## REQUEST
Identify every line in the data below that contains the word "across", and copy each of those lines in full.

Dataset entries:
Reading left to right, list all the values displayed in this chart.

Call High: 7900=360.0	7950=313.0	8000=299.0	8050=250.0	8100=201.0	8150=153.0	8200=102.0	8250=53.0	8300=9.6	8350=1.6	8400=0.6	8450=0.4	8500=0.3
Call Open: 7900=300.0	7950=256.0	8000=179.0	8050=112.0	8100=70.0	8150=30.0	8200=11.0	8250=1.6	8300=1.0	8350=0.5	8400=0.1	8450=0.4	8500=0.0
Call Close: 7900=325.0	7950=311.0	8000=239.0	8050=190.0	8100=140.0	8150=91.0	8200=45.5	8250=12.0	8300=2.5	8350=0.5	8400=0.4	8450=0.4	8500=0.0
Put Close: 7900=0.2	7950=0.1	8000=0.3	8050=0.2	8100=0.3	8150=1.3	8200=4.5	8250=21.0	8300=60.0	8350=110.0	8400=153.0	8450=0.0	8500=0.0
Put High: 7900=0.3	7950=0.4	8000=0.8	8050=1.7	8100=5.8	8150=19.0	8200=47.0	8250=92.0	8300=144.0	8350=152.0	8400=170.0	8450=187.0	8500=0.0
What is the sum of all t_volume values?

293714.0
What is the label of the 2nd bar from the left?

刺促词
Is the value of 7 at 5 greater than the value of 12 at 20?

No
==
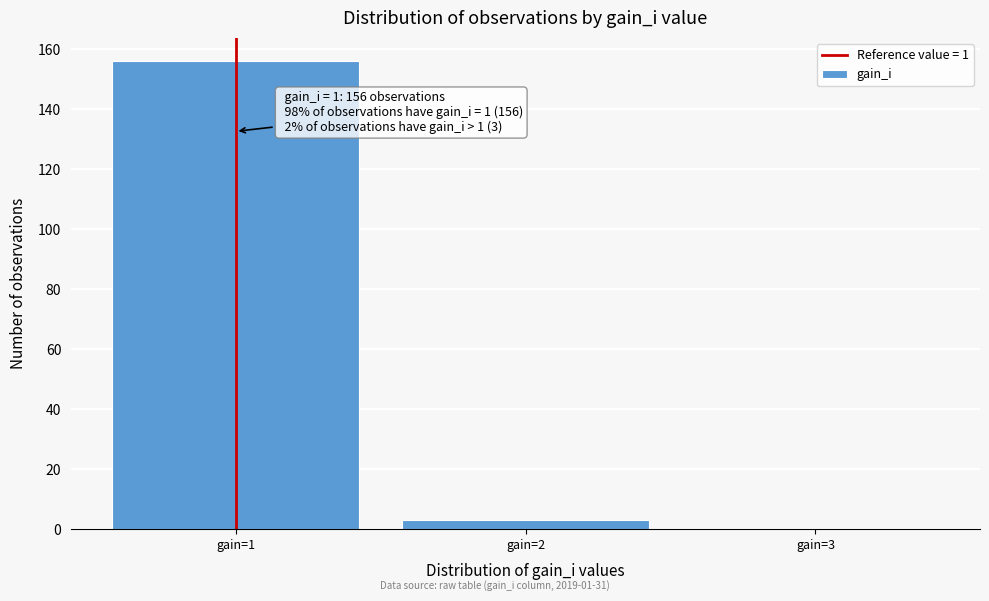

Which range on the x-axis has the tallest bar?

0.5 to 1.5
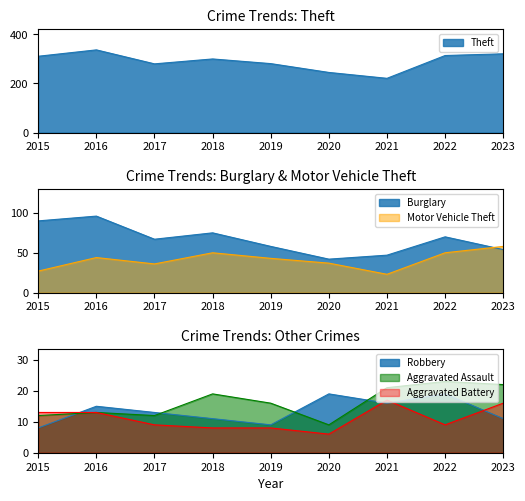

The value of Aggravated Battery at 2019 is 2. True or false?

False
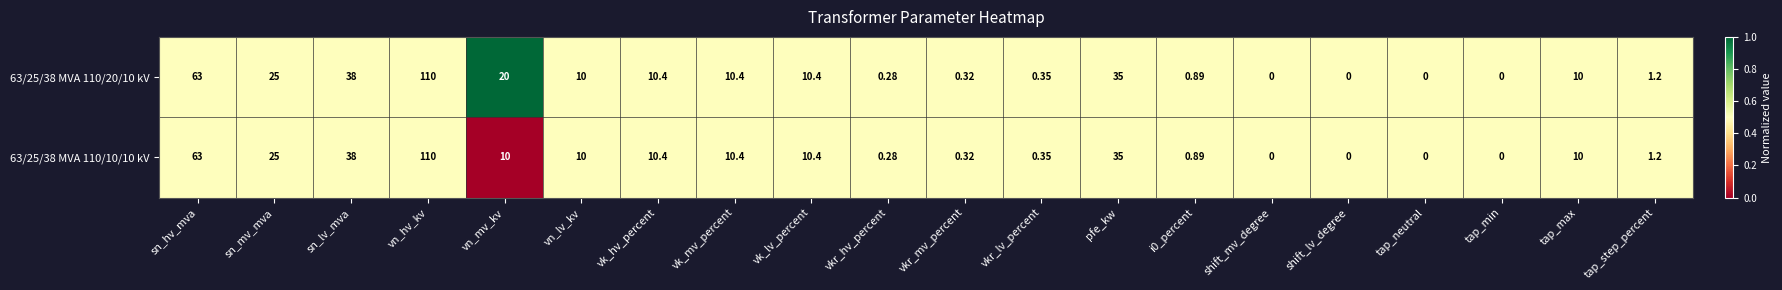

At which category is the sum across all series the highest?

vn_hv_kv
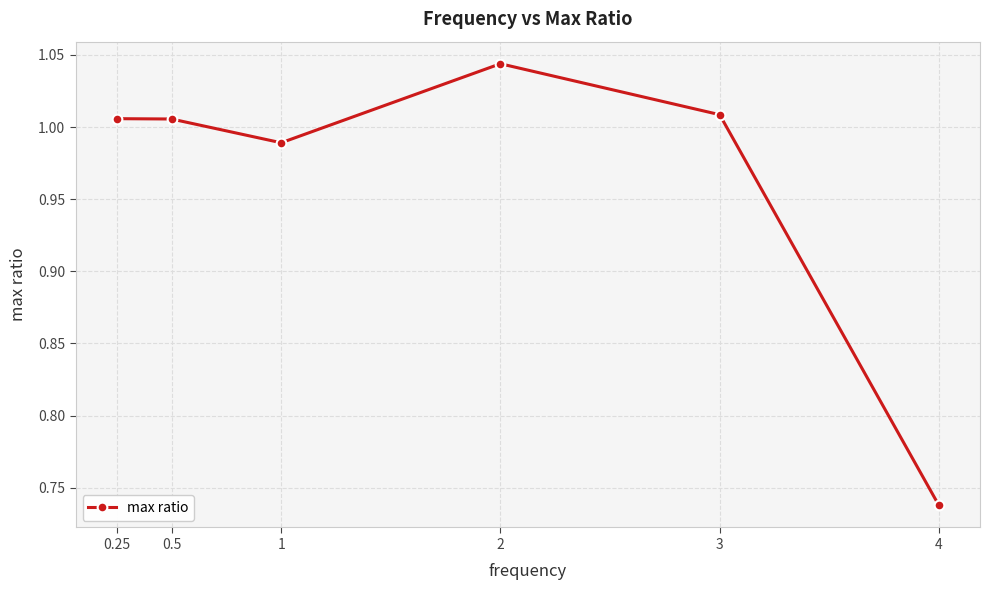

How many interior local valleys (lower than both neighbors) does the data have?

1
* * *
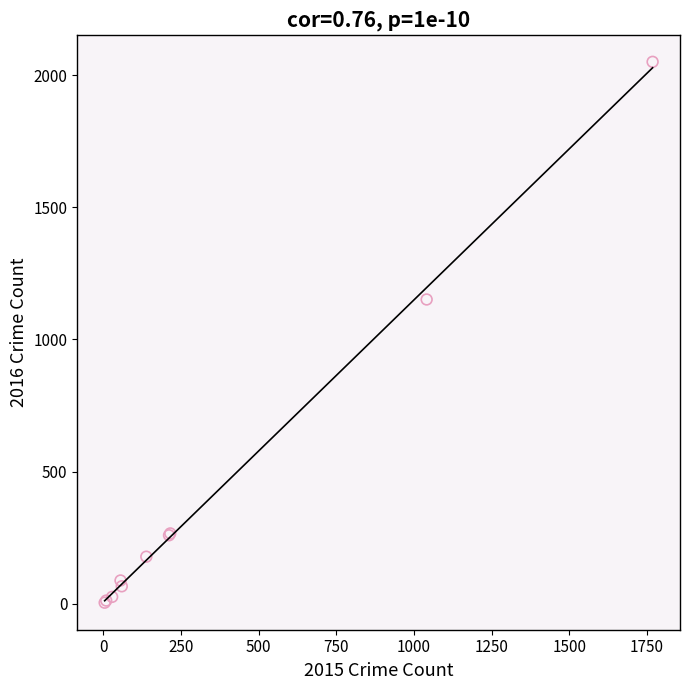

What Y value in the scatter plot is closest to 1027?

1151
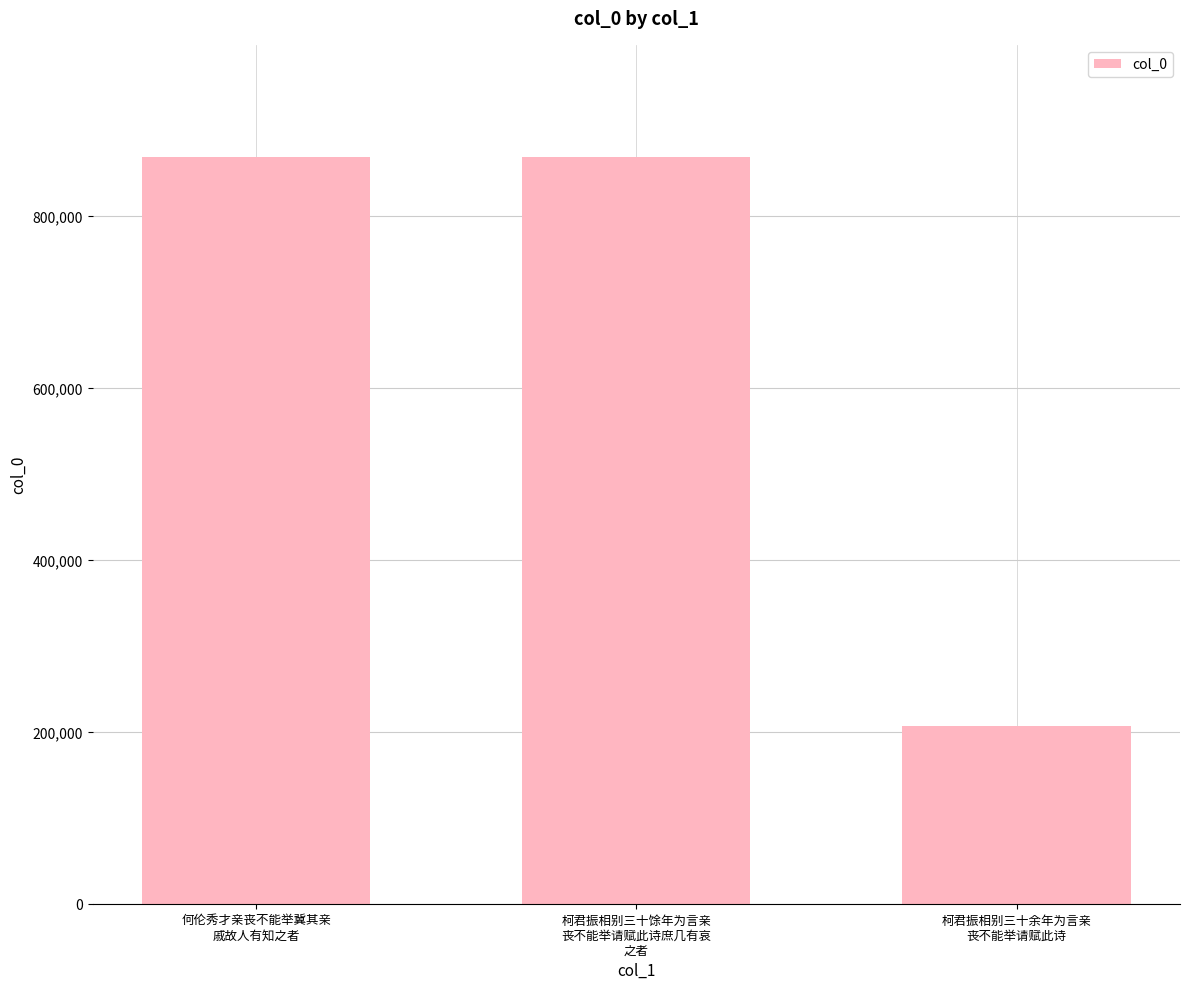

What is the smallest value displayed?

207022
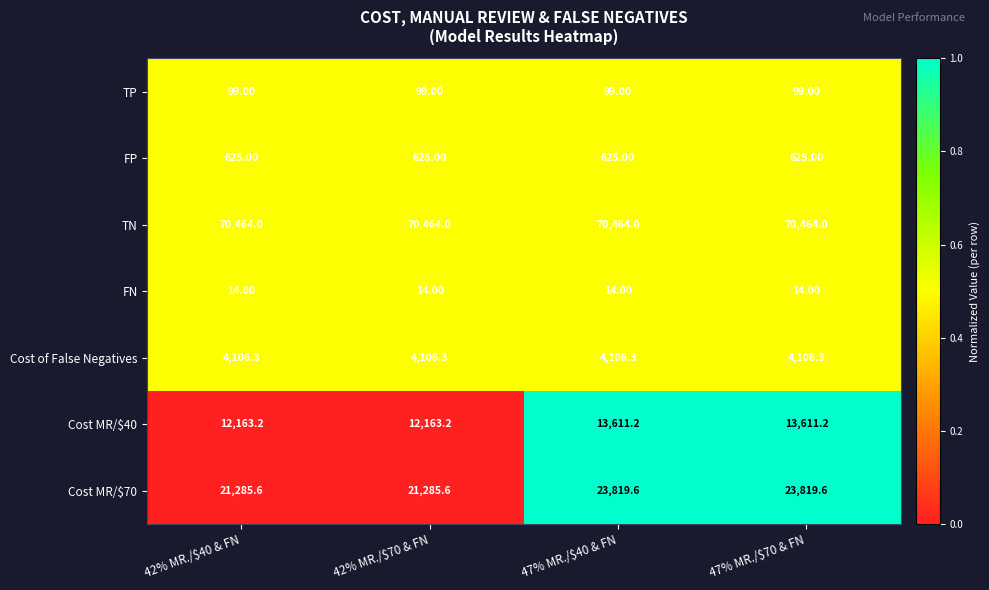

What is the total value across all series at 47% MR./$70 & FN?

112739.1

## WRITTEN SOLUTION
At which category is the sum across all series the highest?
What is the total value across all series at 47% MR./$70 & FN?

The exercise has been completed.